Nombre de mes prêtres et de mes pasteurs subissent malheureusement, eux aussi, les influences du monde, où ils n’osent plus enseigner les exigences de la foi. Une insipide langue de bois – de « buis », diront certains – émaille leurs discours et, trop  souvent, ils éteignent l’Esprit là où ils devraient discerner et retenir ce qui est bon. Adeptes d’une théologie faussée par l’esprit du monde, ils ont perdu le sens du véritable discernement, celui qui s’acquiert au pied du tabernacle, dans le plus grand dépouillement et l’écoute attentive du souffle de l’Esprit. Priez au sein de votre groupe pour avoir de bons prêtres et de bons pasteurs, mes enfants, et je vous enverrai ceux que vous méritez.
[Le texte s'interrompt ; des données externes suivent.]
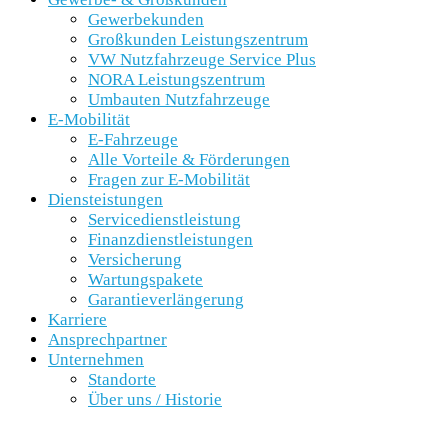
Gewerbekunden
Großkunden Leistungszentrum
VW Nutzfahrzeuge Service Plus
NORA Leistungszentrum
Umbauten Nutzfahrzeuge
E-Mobilität
E-Fahrzeuge
Alle Vorteile & Förderungen
Fragen zur E-Mobilität
Diensteistungen
Servicedienstleistung
Finanzdienstleistungen
Versicherung
Wartungspakete
Garantieverlängerung
Karriere
Ansprechpartner
Unternehmen
Standorte
Über uns / Historie
SCHNELLEINSTIEG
Garde, mon fils, confiance en l’avenir et chemine dans la paix. Je te l’ai dit, retiens de tes lectures ce qui nourrit ton âme et ne te laisse pas troubler par la perversité de certaines interprétations théologiques – que tu dois néanmoins connaître. Reste à l’écoute de mon Esprit : il te donnera de toujours discerner ce qui est bon et d’aider ensuite tes frères. Mais n’oublie pas une chose : ce n’est qu’en vous mettant à l’écoute de mon Esprit et en unissant vos efforts dans le bien pour réaliser entre vous l’harmonie que vous contribuerez à construire dès cette Terre le Royaume de Dieu.

Je te bénis, toi, ton frère spirituel, vos familles, vos amis et tous les prêtres et religieux qui soutiennent cette œuvre.